Исходный текст:
******************************
Никто и не подозревал в то время, что через три года новый председатель правления разгонит весь аппарат сотрудников, занимавшихся стратегическим планированием, и тех, кто воплощал эти планы. Эти умники полагали, что делом последующих пяти лет будет производство связующего соединения на основе винила, а Уэлч считал такой путь нереальным, абсурдным и даже опасным.

На пятки GE уже наступали Siemens, Asea Brown-Boveri, Toshiba, Philips и десятки других компаний, о которых мы никогда не слышали прежде. Инфляция была скачущая. Микроэлектроника меняла мир. Предполагалось, что архитекторы стратегии компании смогут все спрогнозировать и предсказать, по какому пути пойдет мир в ближайшие пять лет.

Уэлч видел заносчивость, самонадеянность и полную абсурдность в самом понятии стратегического планирования, но, насколько мне известно, никогда открыто об этом не говорил, пока пару лет спустя не взорвал это все.
******************************
Представленные данные:
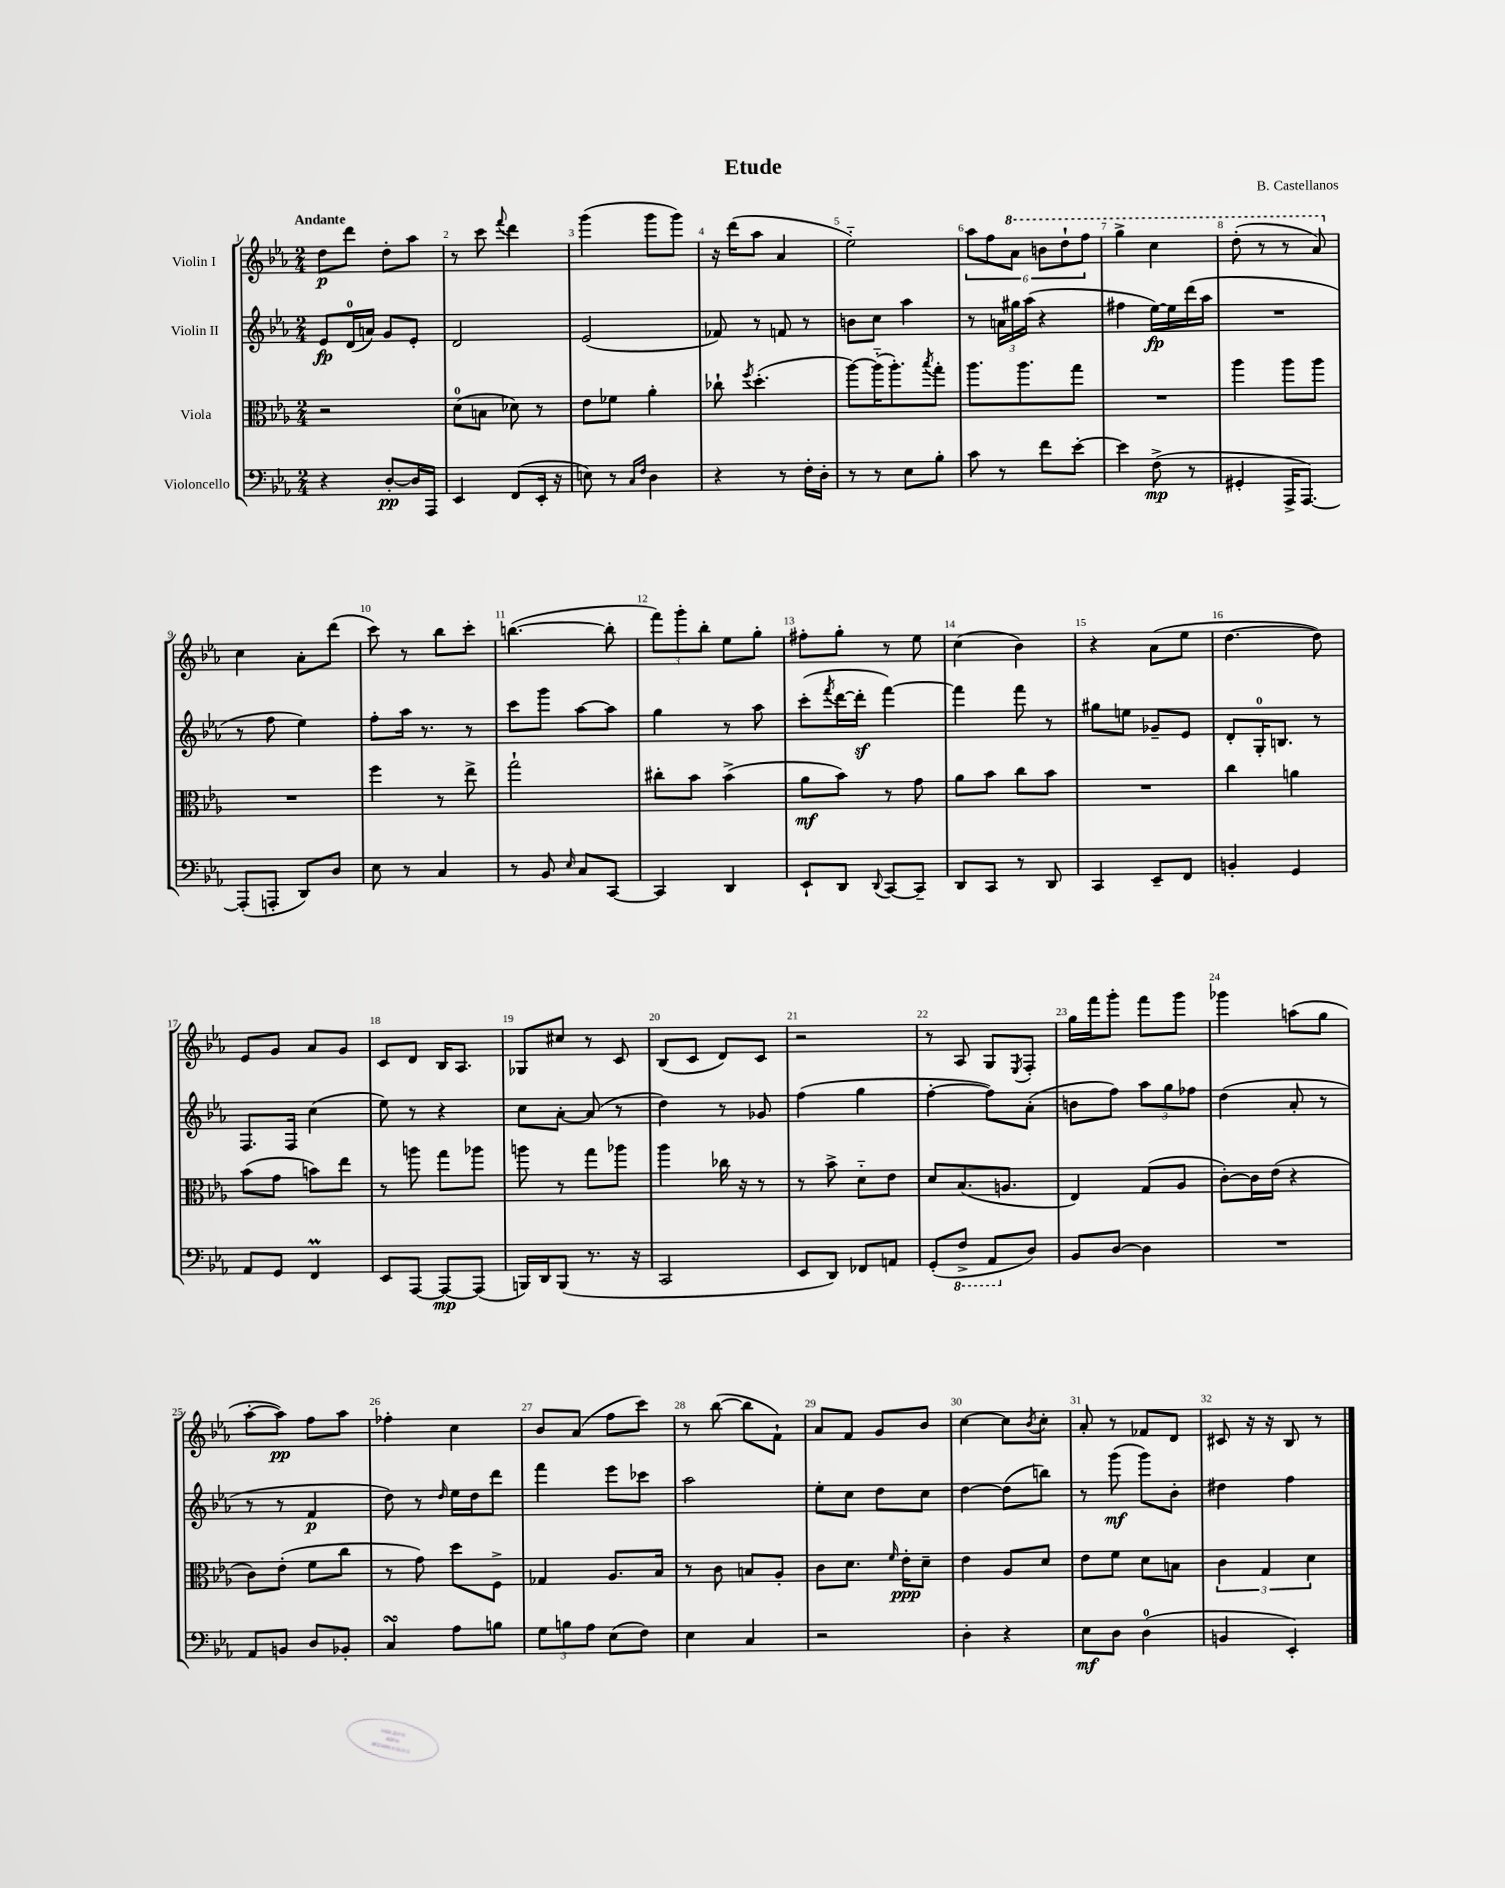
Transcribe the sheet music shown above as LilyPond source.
******************************
Задание: Замените «Siemens» на «Hitachi» в тексте о стратегическом планировании в GE и приведите отрывок, начиная с «Никто и не подозревал» и заканчивая «ближайшие пять лет.».

Письменное решение:
Никто и не подозревал в то время, что через три года новый председатель правления разгонит весь аппарат сотрудников, занимавшихся стратегическим планированием, и тех, кто воплощал эти планы. Эти умники полагали, что делом последующих пяти лет будет производство связующего соединения на основе винила, а Уэлч считал такой путь нереальным, абсурдным и даже опасным.

На пятки GE уже наступали Hitachi, Asea Brown-Boveri, Toshiba, Philips и десятки других компаний, о которых мы никогда не слышали прежде. Инфляция была скачущая. Микроэлектроника меняла мир. Предполагалось, что архитекторы стратегии компании смогут все спрогнозировать и предсказать, по какому пути пойдет мир в ближайшие пять лет.